Do quantum computers dream of electronic sheep?
Before E-3 Magazine takes its short but well-deserved summer break, a look ahead and back at the same time. Mark Twain is credited with the quote "Forecasts are extremely difficult, especially when they concern the future.
We should keep that in mind when we first look at some quotes that are attributed - not always rightly - to some thought leaders in IT. You know them from lectures, quotes like: "I think there is a world market for maybe five computers" by Thomas Watson, former CEO of IBM, 1943. Or: "640 kB should be enough for everyone" by Bill Gates in 1981.
What both statements have in common is that they have only looked at the current situation in each case and not at the disruption that may arise from the new technology. With the quantum computer, we are perhaps again at the beginning of such a disruption. Decades ago, astonished schoolchildren learned about bytes and bits and how to calculate in binary.
Future generations will understand what quantum bits (qubits) are and how they are used. In short, bits can take on exactly one of these two states with "0" and "1" - not at the same time. Qubits, on the other hand - you guessed it - can assume an infinite number of states. These cannot always be determined with certainty by measurement, so that today the number of results in any number of measurements often determines the most frequent result as the solution.
Furthermore, to stabilize a result, constant environmental variables such as lowest temperatures and the avoidance of any oscillation are still necessary today. You can also get a little closer to quantum computing if you engage in the thought experiment of Schrödinger's cat.
But back to the application possibilities. I remember the time when the SAP founders were still on the board and Hasso Plattner liked to explain to the astonished audience that SAP often developed solutions that were not yet usable at the time due to a lack of powerful hardware.
It always happened that the hardware manufacturers were able to come up with suitable hardware just in time for the release. I was particularly fascinated by his comments to us hardware manufacturers about grid computing. This didn't exist at the time, but came onto the market promptly with rack-based systems, together with operating systems that supported multiprocessors, such as Wolfpack for Windows NT-based systems.

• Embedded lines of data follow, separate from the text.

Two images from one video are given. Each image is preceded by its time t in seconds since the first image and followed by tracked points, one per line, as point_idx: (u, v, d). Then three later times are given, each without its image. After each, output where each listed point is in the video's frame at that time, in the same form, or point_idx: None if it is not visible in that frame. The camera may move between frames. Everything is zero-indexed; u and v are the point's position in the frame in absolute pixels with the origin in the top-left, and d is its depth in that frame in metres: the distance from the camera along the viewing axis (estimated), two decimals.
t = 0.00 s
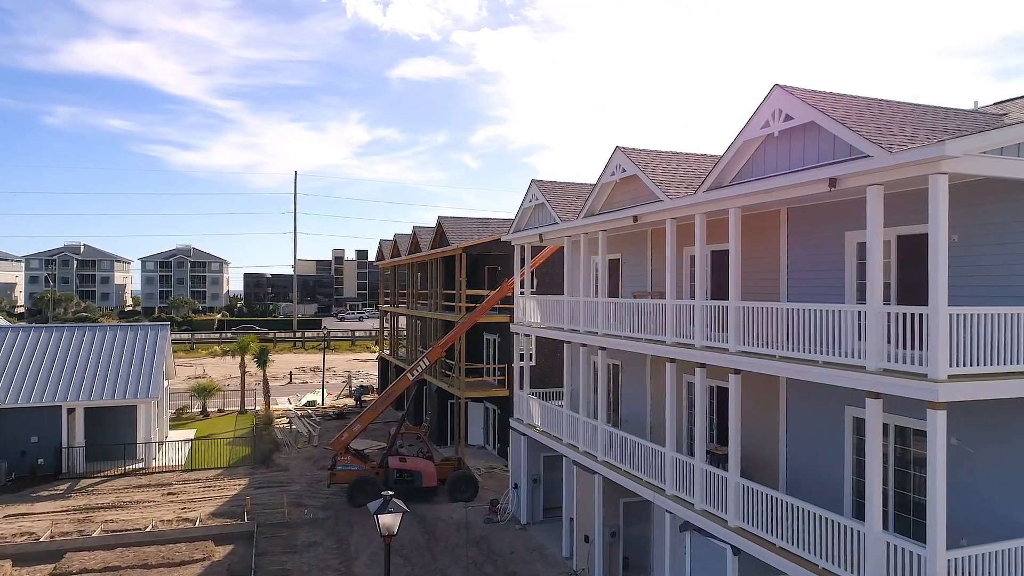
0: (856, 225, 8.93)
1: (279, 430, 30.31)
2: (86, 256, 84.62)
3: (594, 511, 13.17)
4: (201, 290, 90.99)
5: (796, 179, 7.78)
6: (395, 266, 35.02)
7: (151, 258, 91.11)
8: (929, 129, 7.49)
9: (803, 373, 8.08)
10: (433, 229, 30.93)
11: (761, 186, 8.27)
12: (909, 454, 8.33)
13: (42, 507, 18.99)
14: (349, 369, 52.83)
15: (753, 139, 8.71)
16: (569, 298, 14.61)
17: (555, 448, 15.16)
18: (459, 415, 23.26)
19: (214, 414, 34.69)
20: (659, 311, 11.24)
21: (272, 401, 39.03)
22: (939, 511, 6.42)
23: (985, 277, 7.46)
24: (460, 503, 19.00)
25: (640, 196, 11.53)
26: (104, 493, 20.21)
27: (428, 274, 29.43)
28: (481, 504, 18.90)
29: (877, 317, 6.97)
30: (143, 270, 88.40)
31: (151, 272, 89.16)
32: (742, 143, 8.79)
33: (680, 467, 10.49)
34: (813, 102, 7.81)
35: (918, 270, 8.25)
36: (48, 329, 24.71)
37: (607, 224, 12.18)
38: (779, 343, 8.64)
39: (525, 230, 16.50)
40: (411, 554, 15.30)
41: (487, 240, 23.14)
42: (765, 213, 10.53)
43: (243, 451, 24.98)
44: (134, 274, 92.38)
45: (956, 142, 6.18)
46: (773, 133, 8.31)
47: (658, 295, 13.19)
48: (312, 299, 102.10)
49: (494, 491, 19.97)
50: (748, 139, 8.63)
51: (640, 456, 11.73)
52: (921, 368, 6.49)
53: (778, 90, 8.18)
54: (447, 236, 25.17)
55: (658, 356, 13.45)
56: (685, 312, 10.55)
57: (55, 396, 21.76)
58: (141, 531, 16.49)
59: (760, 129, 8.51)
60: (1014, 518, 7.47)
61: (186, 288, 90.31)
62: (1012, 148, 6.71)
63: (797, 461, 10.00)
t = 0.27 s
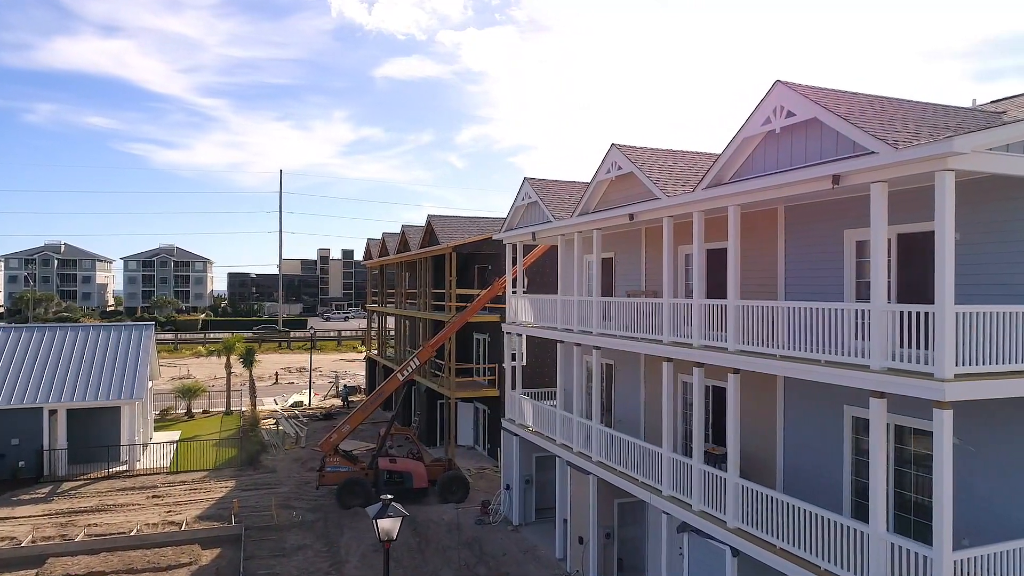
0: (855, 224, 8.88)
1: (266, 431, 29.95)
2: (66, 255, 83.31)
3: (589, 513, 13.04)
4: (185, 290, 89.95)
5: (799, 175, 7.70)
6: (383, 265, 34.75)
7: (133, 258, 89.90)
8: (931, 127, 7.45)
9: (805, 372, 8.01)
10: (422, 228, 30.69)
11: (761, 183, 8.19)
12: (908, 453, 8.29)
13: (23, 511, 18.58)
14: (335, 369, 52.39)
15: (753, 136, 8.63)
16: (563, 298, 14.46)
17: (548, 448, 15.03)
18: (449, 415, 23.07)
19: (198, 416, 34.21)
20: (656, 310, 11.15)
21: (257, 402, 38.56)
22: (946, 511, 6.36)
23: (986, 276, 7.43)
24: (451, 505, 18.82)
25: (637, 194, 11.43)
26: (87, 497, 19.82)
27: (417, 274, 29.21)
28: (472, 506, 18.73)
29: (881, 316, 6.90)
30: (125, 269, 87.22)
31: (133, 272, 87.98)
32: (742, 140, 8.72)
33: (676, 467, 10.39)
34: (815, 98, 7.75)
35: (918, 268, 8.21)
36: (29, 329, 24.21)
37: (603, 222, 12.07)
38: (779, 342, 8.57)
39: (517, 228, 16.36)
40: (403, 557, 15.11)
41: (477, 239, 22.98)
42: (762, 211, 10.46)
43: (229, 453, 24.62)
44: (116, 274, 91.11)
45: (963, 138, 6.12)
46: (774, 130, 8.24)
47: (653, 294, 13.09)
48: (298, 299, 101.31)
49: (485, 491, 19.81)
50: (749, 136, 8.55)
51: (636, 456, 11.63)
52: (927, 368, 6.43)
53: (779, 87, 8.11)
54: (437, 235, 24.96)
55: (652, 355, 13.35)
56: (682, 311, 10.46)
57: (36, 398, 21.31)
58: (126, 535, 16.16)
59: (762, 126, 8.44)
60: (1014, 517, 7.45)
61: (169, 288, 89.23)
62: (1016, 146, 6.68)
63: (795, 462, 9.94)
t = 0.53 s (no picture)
0: (855, 222, 8.83)
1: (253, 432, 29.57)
2: (46, 255, 81.96)
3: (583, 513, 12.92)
4: (168, 289, 88.87)
5: (802, 173, 7.62)
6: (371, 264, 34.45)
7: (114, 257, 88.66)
8: (935, 124, 7.39)
9: (807, 372, 7.93)
10: (411, 227, 30.44)
11: (763, 180, 8.09)
12: (909, 453, 8.25)
13: (4, 515, 18.15)
14: (321, 369, 51.92)
15: (755, 133, 8.55)
16: (557, 297, 14.32)
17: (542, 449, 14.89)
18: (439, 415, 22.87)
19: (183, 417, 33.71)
20: (653, 309, 11.05)
21: (243, 403, 38.09)
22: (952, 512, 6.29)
23: (989, 275, 7.40)
24: (442, 506, 18.63)
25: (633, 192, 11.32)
26: (70, 500, 19.41)
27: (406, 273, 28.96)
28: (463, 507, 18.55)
29: (886, 315, 6.83)
30: (106, 268, 85.99)
31: (115, 271, 86.75)
32: (743, 136, 8.63)
33: (674, 467, 10.30)
34: (818, 94, 7.68)
35: (920, 266, 8.16)
36: (8, 330, 23.68)
37: (599, 220, 11.95)
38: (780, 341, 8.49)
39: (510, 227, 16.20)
40: (394, 560, 14.91)
41: (467, 238, 22.80)
42: (760, 209, 10.39)
43: (215, 454, 24.25)
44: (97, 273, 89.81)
45: (972, 135, 6.06)
46: (776, 127, 8.16)
47: (648, 293, 12.98)
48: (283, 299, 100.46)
49: (476, 492, 19.65)
50: (751, 132, 8.47)
51: (632, 457, 11.52)
52: (934, 367, 6.36)
53: (781, 83, 8.03)
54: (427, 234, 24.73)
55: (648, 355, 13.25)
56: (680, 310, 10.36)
57: (17, 400, 20.83)
58: (110, 539, 15.82)
59: (764, 122, 8.35)
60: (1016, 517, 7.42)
61: (152, 288, 88.11)
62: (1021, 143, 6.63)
63: (793, 462, 9.88)
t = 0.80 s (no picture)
0: (855, 221, 8.78)
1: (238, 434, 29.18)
2: (25, 254, 80.57)
3: (577, 515, 12.81)
4: (150, 289, 87.74)
5: (805, 170, 7.54)
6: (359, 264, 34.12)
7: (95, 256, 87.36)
8: (937, 122, 7.34)
9: (809, 372, 7.85)
10: (399, 225, 30.18)
11: (764, 178, 8.01)
12: (910, 453, 8.20)
13: None
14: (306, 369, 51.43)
15: (756, 130, 8.47)
16: (550, 296, 14.17)
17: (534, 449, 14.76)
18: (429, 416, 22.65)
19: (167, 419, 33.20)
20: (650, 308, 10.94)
21: (228, 404, 37.60)
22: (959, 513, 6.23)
23: (991, 274, 7.37)
24: (433, 507, 18.43)
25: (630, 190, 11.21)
26: (51, 504, 18.98)
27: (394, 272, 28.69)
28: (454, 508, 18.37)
29: (891, 314, 6.76)
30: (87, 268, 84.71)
31: (95, 271, 85.47)
32: (743, 134, 8.55)
33: (671, 468, 10.21)
34: (822, 91, 7.60)
35: (920, 265, 8.12)
36: None
37: (594, 219, 11.83)
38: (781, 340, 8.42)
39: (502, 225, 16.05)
40: (385, 562, 14.71)
41: (457, 237, 22.60)
42: (758, 208, 10.32)
43: (201, 456, 23.86)
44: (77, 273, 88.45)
45: (981, 132, 6.00)
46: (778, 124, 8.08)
47: (643, 292, 12.87)
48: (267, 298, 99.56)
49: (467, 494, 19.48)
50: (752, 129, 8.38)
51: (628, 457, 11.41)
52: (941, 366, 6.30)
53: (784, 79, 7.96)
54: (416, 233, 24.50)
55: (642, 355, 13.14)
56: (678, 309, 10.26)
57: None
58: (93, 544, 15.46)
59: (765, 120, 8.27)
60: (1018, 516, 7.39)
61: (134, 287, 86.93)
62: None
63: (791, 462, 9.82)
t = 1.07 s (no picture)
0: (855, 220, 8.73)
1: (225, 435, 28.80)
2: (4, 253, 79.22)
3: (571, 516, 12.70)
4: (133, 289, 86.64)
5: (807, 168, 7.48)
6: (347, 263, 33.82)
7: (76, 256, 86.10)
8: (940, 120, 7.30)
9: (811, 371, 7.78)
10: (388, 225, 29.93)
11: (765, 176, 7.95)
12: (910, 453, 8.16)
13: None
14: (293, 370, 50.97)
15: (757, 127, 8.40)
16: (544, 296, 14.05)
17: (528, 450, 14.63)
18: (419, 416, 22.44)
19: (151, 420, 32.72)
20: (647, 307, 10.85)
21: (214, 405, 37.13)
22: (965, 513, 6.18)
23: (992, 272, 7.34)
24: (424, 509, 18.24)
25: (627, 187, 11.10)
26: (33, 508, 18.58)
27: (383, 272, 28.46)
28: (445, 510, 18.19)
29: (895, 313, 6.70)
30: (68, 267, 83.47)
31: (77, 270, 84.25)
32: (744, 131, 8.47)
33: (668, 468, 10.12)
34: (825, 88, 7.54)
35: (920, 263, 8.09)
36: None
37: (590, 217, 11.73)
38: (782, 339, 8.35)
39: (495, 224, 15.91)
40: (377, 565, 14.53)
41: (448, 237, 22.44)
42: (756, 206, 10.25)
43: (186, 459, 23.50)
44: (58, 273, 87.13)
45: (988, 129, 5.95)
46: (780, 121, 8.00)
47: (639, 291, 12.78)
48: (252, 298, 98.66)
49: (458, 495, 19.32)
50: (753, 127, 8.31)
51: (624, 458, 11.32)
52: (947, 365, 6.24)
53: (785, 76, 7.89)
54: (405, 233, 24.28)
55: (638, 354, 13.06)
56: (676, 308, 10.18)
57: None
58: (77, 549, 15.14)
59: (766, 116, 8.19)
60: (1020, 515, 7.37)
61: (116, 288, 85.77)
62: None
63: (789, 461, 9.76)
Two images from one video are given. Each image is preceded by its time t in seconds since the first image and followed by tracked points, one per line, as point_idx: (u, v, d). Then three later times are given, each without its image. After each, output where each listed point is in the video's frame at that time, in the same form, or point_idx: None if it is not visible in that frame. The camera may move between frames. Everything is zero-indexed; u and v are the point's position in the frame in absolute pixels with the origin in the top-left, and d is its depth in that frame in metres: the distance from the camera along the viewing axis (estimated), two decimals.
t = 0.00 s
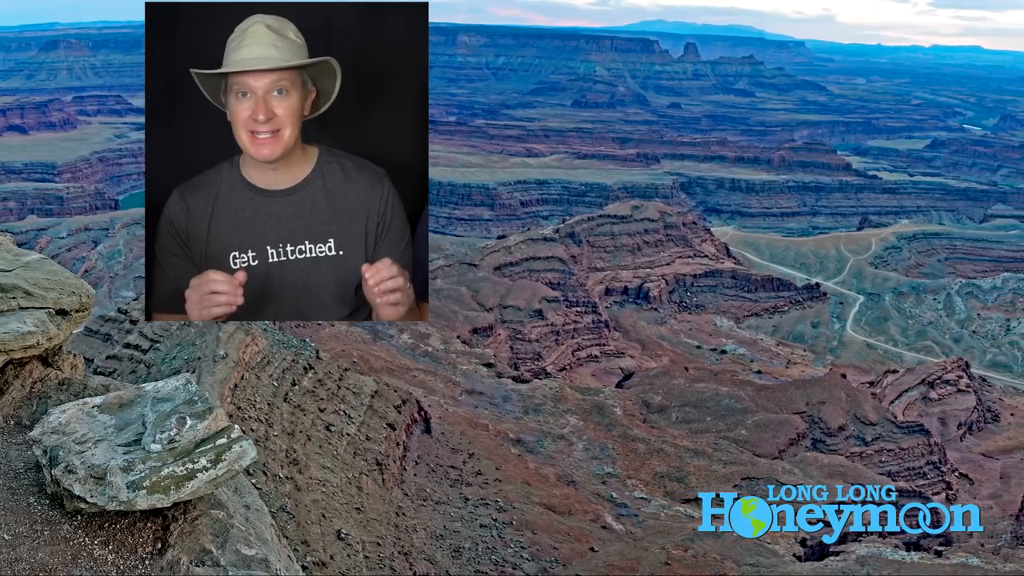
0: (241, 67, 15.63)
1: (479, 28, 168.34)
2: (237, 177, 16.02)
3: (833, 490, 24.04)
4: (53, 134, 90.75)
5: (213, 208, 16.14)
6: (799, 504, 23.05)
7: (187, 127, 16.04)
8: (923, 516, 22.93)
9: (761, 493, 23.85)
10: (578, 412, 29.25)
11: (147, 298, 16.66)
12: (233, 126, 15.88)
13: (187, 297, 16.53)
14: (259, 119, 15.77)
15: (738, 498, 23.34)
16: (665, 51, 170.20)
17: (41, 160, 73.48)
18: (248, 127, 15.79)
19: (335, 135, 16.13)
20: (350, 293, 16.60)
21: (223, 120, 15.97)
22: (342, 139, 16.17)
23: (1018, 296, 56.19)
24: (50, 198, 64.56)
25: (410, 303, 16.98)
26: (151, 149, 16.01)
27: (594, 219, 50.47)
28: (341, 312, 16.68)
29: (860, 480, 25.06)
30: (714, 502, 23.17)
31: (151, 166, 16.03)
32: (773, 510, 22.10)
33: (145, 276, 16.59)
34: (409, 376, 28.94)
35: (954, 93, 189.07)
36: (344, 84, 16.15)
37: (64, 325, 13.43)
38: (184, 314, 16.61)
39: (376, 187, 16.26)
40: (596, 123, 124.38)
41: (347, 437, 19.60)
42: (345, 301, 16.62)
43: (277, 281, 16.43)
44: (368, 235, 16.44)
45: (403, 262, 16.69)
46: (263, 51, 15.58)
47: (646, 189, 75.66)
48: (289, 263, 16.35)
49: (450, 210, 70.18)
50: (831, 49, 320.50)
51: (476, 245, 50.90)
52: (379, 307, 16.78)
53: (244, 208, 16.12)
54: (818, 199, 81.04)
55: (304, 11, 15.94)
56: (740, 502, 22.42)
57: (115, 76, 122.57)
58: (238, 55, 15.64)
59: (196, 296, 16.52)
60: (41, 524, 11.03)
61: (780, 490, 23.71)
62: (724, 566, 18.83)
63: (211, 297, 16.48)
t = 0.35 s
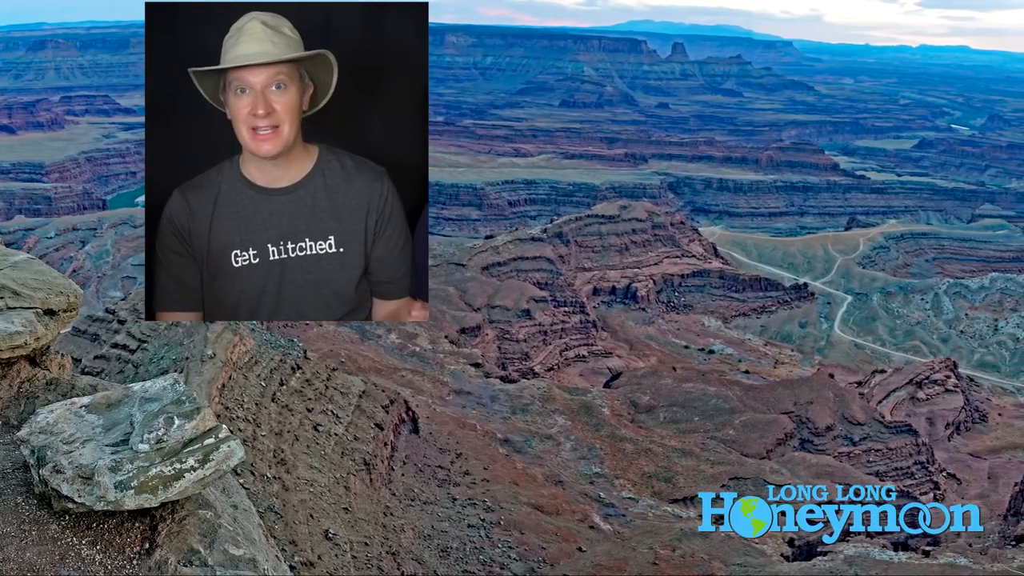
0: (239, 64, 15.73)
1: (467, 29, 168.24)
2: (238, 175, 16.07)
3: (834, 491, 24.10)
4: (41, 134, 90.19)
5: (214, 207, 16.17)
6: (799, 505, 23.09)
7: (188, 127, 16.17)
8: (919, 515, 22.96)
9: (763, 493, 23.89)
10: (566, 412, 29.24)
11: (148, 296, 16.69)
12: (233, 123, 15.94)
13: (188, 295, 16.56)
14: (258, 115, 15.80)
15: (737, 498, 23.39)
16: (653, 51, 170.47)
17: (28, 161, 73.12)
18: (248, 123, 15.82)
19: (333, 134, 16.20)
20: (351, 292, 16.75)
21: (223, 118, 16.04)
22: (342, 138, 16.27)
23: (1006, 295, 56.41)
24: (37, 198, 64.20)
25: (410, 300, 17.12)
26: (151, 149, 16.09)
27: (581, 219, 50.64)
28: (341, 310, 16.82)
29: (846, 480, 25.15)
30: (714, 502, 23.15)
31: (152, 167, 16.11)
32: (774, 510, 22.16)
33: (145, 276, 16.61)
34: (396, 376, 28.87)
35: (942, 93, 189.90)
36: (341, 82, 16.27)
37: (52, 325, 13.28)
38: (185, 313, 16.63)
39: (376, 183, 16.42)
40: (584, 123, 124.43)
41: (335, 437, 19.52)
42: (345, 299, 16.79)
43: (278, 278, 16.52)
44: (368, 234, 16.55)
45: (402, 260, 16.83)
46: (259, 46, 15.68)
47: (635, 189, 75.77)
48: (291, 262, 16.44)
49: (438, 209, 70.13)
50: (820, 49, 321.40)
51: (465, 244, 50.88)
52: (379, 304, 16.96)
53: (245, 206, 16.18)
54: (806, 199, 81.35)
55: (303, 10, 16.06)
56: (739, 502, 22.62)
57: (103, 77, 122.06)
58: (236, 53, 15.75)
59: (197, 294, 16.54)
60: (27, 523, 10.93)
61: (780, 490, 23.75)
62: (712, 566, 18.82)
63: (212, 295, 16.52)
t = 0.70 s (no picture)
0: (242, 60, 15.31)
1: (455, 29, 168.27)
2: (239, 173, 15.73)
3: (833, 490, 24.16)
4: (28, 134, 89.76)
5: (214, 205, 15.85)
6: (799, 505, 23.10)
7: (189, 123, 15.81)
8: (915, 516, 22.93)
9: (762, 493, 23.86)
10: (553, 412, 29.23)
11: (147, 295, 16.31)
12: (234, 119, 15.59)
13: (187, 293, 16.21)
14: (262, 111, 15.45)
15: (738, 498, 23.42)
16: (640, 51, 170.79)
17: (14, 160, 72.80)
18: (251, 118, 15.47)
19: (334, 132, 15.86)
20: (350, 290, 16.35)
21: (225, 114, 15.67)
22: (342, 137, 15.93)
23: (993, 295, 56.65)
24: (24, 198, 63.94)
25: (409, 298, 16.78)
26: (151, 145, 15.70)
27: (569, 219, 50.76)
28: (340, 309, 16.46)
29: (832, 479, 25.27)
30: (715, 502, 23.19)
31: (151, 162, 15.73)
32: (772, 510, 22.16)
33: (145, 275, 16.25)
34: (384, 376, 28.79)
35: (929, 93, 190.84)
36: (342, 80, 15.94)
37: (40, 325, 13.13)
38: (184, 312, 16.28)
39: (376, 183, 16.07)
40: (572, 123, 124.58)
41: (323, 437, 19.45)
42: (344, 298, 16.40)
43: (277, 277, 16.14)
44: (367, 232, 16.19)
45: (402, 259, 16.48)
46: (265, 44, 15.25)
47: (623, 189, 75.92)
48: (290, 259, 16.04)
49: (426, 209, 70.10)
50: (808, 49, 322.36)
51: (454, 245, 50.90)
52: (379, 303, 16.61)
53: (245, 204, 15.83)
54: (793, 198, 81.62)
55: (303, 8, 15.68)
56: (739, 502, 22.70)
57: (91, 77, 121.62)
58: (238, 48, 15.32)
59: (197, 293, 16.19)
60: (12, 524, 10.79)
61: (780, 490, 23.78)
62: (700, 566, 18.83)
63: (211, 294, 16.16)
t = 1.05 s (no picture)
0: (243, 61, 15.15)
1: (443, 28, 168.15)
2: (240, 173, 15.53)
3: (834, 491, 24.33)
4: (15, 133, 89.32)
5: (214, 205, 15.61)
6: (798, 504, 23.22)
7: (188, 122, 15.55)
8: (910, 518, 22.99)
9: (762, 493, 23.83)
10: (541, 412, 29.21)
11: (147, 295, 16.06)
12: (234, 119, 15.39)
13: (187, 294, 15.94)
14: (263, 111, 15.27)
15: (738, 498, 23.51)
16: (628, 51, 171.02)
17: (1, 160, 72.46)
18: (252, 119, 15.28)
19: (334, 133, 15.69)
20: (349, 290, 16.16)
21: (225, 114, 15.46)
22: (342, 137, 15.75)
23: (981, 295, 56.86)
24: (12, 198, 63.68)
25: (410, 299, 16.54)
26: (150, 145, 15.43)
27: (557, 219, 50.88)
28: (340, 309, 16.25)
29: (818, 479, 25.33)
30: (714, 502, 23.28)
31: (151, 163, 15.43)
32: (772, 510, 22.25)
33: (144, 275, 16.01)
34: (372, 376, 28.68)
35: (917, 93, 191.68)
36: (341, 82, 15.73)
37: (28, 325, 13.02)
38: (183, 313, 16.01)
39: (375, 183, 15.89)
40: (560, 123, 124.63)
41: (311, 437, 19.35)
42: (344, 298, 16.21)
43: (277, 278, 15.90)
44: (367, 232, 16.01)
45: (402, 259, 16.27)
46: (268, 44, 15.10)
47: (611, 190, 75.97)
48: (290, 260, 15.82)
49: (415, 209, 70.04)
50: (796, 49, 323.41)
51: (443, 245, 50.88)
52: (379, 304, 16.38)
53: (245, 205, 15.63)
54: (781, 198, 81.84)
55: (302, 8, 15.45)
56: (739, 502, 22.83)
57: (78, 77, 121.19)
58: (238, 48, 15.14)
59: (196, 293, 15.93)
60: None
61: (780, 490, 23.88)
62: (688, 566, 18.80)
63: (211, 294, 15.88)
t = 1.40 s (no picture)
0: (245, 61, 14.80)
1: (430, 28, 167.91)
2: (240, 172, 15.16)
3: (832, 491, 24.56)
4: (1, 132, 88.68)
5: (214, 204, 15.21)
6: (797, 504, 23.21)
7: (189, 122, 15.22)
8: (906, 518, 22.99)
9: (761, 493, 23.94)
10: (528, 412, 29.17)
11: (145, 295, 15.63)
12: (235, 119, 15.06)
13: (186, 295, 15.54)
14: (264, 111, 14.92)
15: (737, 498, 23.42)
16: (616, 51, 171.23)
17: None
18: (253, 119, 14.93)
19: (334, 133, 15.35)
20: (351, 290, 15.69)
21: (227, 114, 15.14)
22: (343, 138, 15.40)
23: (968, 295, 57.15)
24: None
25: (411, 300, 16.03)
26: (150, 144, 15.11)
27: (544, 219, 50.97)
28: (341, 310, 15.78)
29: (803, 478, 25.46)
30: (714, 502, 23.31)
31: (151, 163, 15.10)
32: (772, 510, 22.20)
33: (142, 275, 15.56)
34: (359, 376, 28.58)
35: (905, 93, 192.47)
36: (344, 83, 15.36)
37: (15, 325, 12.96)
38: (183, 314, 15.60)
39: (376, 183, 15.51)
40: (547, 123, 124.67)
41: (298, 437, 19.27)
42: (345, 298, 15.73)
43: (277, 278, 15.49)
44: (368, 233, 15.59)
45: (404, 259, 15.79)
46: (271, 45, 14.74)
47: (599, 190, 76.03)
48: (289, 260, 15.41)
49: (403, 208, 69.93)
50: (783, 49, 324.50)
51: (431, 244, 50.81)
52: (380, 304, 15.89)
53: (245, 204, 15.24)
54: (768, 198, 82.06)
55: (304, 8, 15.08)
56: (739, 501, 22.72)
57: (66, 77, 120.59)
58: (239, 48, 14.79)
59: (196, 294, 15.53)
60: None
61: (780, 490, 23.85)
62: (675, 566, 18.80)
63: (210, 295, 15.46)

And now quantum computing. Today's classic uses of pure ERP solutions are well covered. But where companies still struggle today are tasks with high complexity.
This includes optimization tasks in logistics and the entire supply chain to calculate optimal warehousing, warehouse positioning, risk minimization, optimal route taking into account many variables and much more. Energetic optimizations in offices and factories or complex simulations of any kind, even in areas such as marketing, are also not yet within reach.
More IT-related topics such as cryptography as encrypted communication or data storage must also be considered. And so we cannot agree with Mr. C. Duell, head of the U.S. Patent Office, who predicted in 1899: "Everything that can be invented has already been invented."
I think it is important that we all deal with the coming possibilities of quantum computing, because besides the technical challenges that can be fixed, we would otherwise fail due to our own ignorance, namely lack of knowledge, lack of vision, and lack of experts.
Then, 120 years later, he would still have been right when, in 1901, the great automobile pioneer Gottlieb Daimler said: "Global demand for motor vehicles will not exceed one million - if only for lack of available chauffeurs."